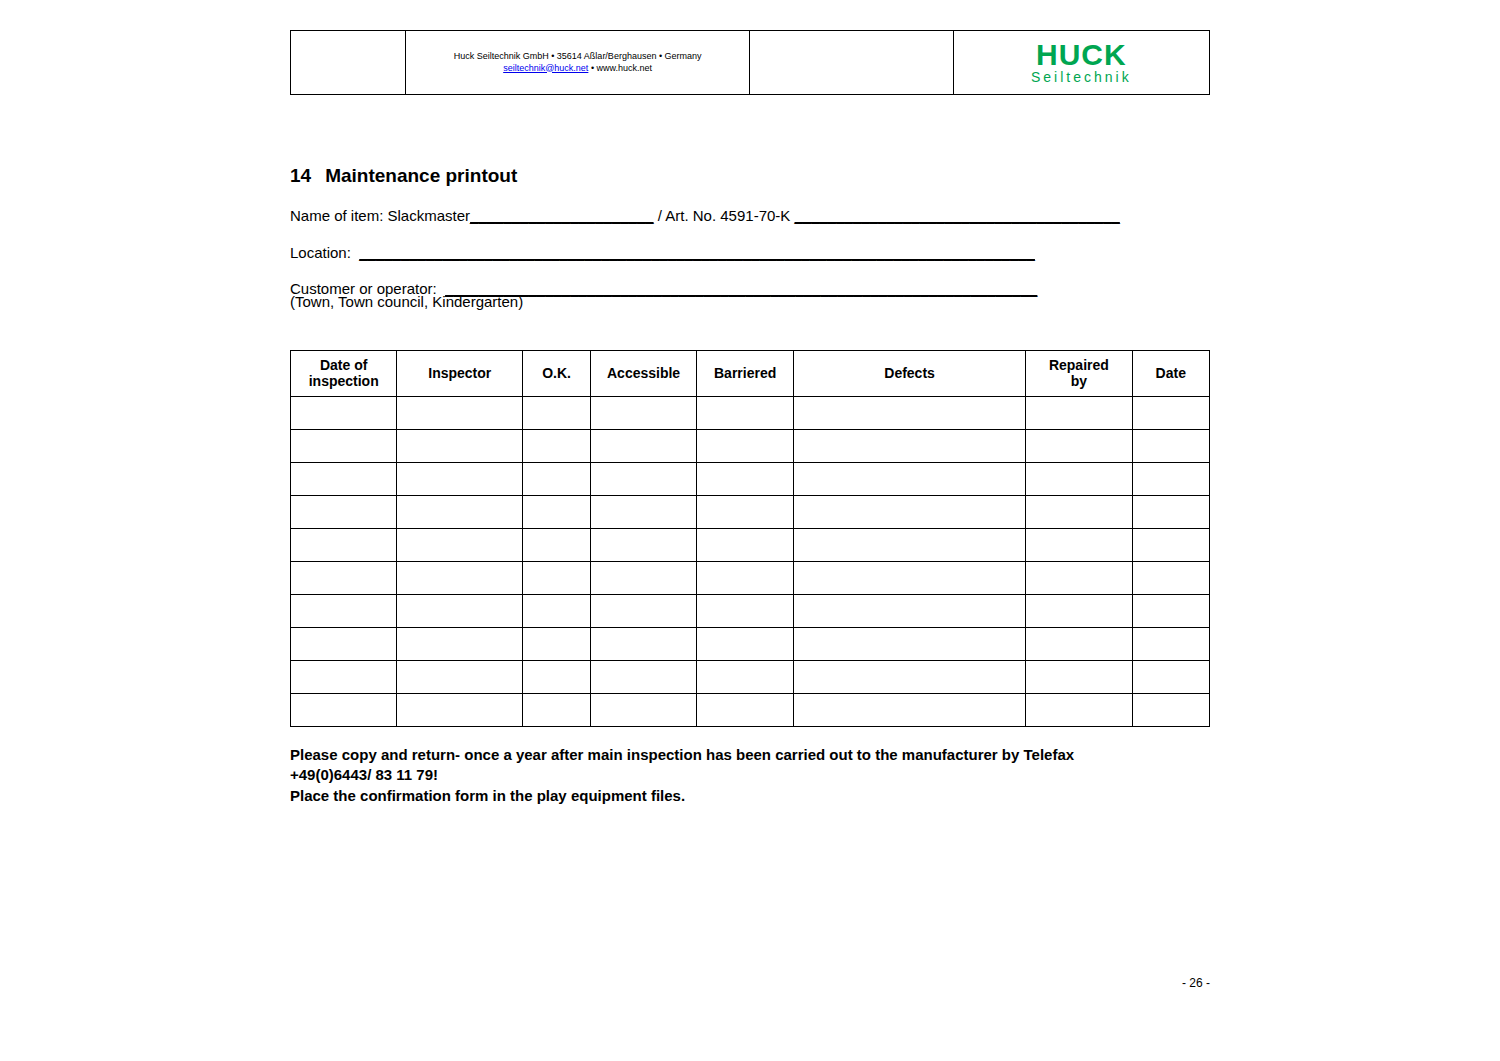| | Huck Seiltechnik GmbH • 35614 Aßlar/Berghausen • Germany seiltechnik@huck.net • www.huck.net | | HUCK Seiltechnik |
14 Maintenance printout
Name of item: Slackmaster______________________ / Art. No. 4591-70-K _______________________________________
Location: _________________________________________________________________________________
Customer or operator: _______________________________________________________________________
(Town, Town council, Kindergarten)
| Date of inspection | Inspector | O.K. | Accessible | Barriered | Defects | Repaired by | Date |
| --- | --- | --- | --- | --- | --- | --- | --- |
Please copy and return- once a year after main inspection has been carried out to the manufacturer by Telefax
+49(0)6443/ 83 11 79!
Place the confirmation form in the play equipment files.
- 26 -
━━━
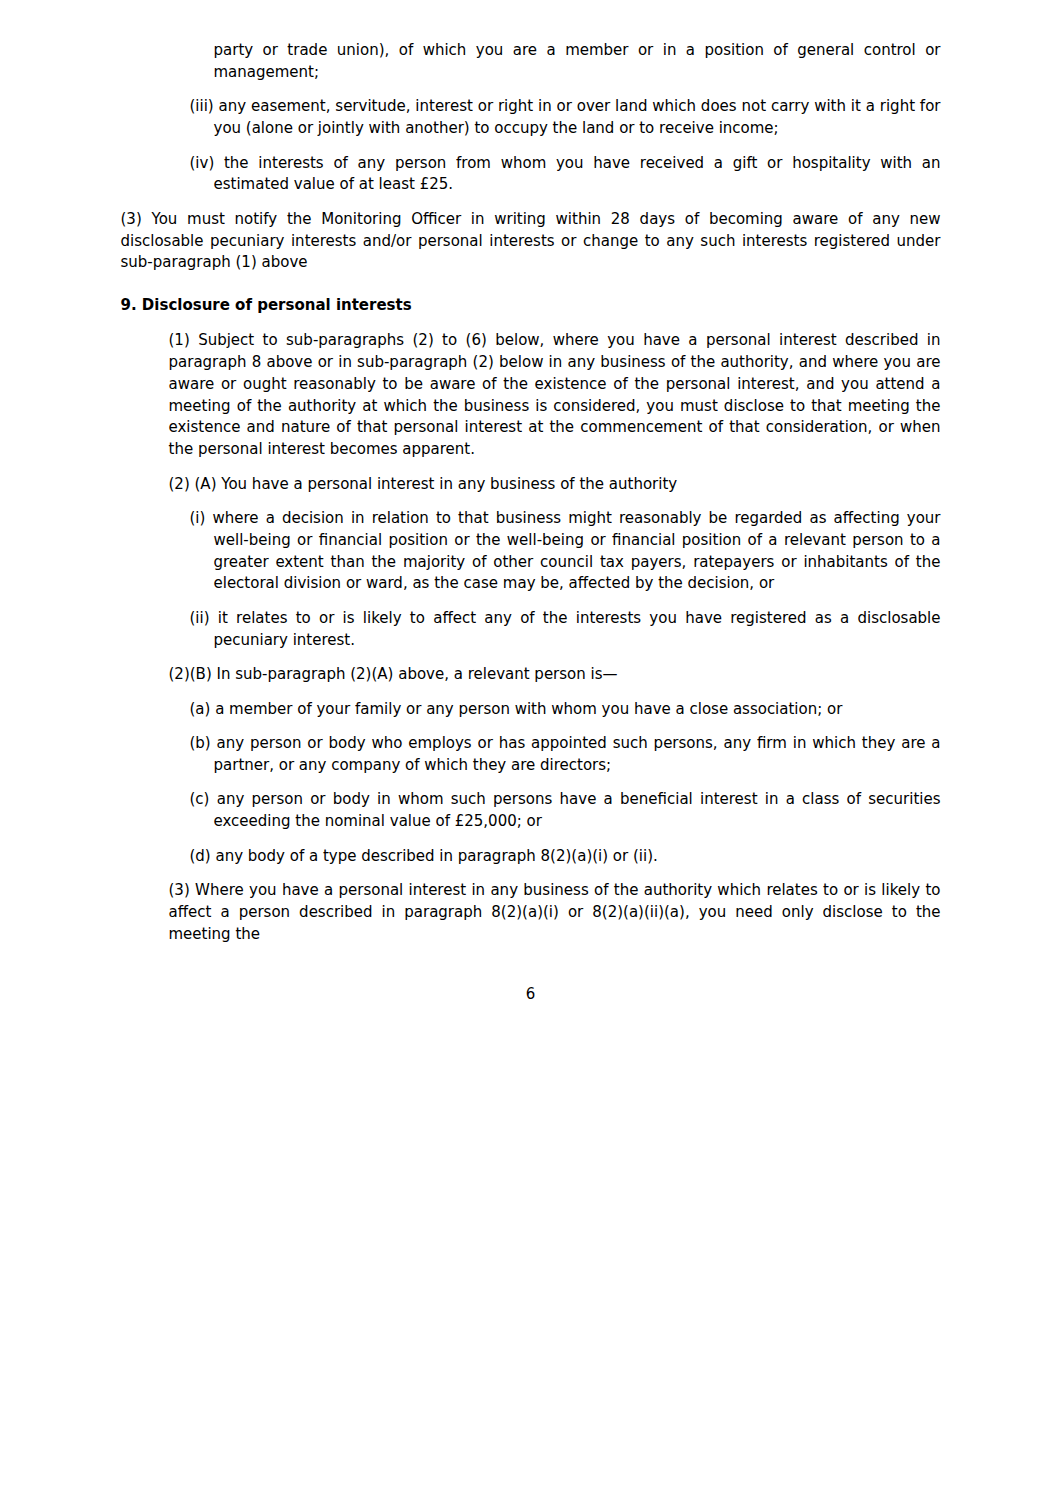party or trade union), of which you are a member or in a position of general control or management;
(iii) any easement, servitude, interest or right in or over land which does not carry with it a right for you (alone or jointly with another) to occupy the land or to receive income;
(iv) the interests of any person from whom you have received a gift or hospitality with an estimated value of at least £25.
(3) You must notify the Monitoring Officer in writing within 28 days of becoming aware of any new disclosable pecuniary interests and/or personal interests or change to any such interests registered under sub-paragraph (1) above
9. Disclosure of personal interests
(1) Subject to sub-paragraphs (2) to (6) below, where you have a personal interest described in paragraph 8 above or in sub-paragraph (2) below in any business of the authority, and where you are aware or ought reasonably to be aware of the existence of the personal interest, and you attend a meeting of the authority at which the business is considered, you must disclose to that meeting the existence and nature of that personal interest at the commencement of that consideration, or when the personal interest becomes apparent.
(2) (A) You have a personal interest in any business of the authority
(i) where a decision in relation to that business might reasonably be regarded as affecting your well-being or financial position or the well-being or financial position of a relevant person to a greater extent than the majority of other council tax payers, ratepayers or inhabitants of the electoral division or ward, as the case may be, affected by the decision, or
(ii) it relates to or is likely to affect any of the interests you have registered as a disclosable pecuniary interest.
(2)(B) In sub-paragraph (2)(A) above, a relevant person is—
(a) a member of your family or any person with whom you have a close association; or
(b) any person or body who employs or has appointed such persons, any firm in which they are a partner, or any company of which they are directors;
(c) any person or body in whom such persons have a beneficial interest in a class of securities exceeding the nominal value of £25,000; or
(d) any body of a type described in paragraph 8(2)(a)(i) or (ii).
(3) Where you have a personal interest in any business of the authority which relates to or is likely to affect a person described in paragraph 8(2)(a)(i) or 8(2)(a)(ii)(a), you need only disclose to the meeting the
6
━━━
#### [Work item]
Report each line in the entries where the string "inspection" occurs.

#### [Output below]
| Date of inspection | Inspector | O.K. | Accessible | Barriered | Defects | Repaired by | Date |
Please copy and return- once a year after main inspection has been carried out to the manufacturer by Telefax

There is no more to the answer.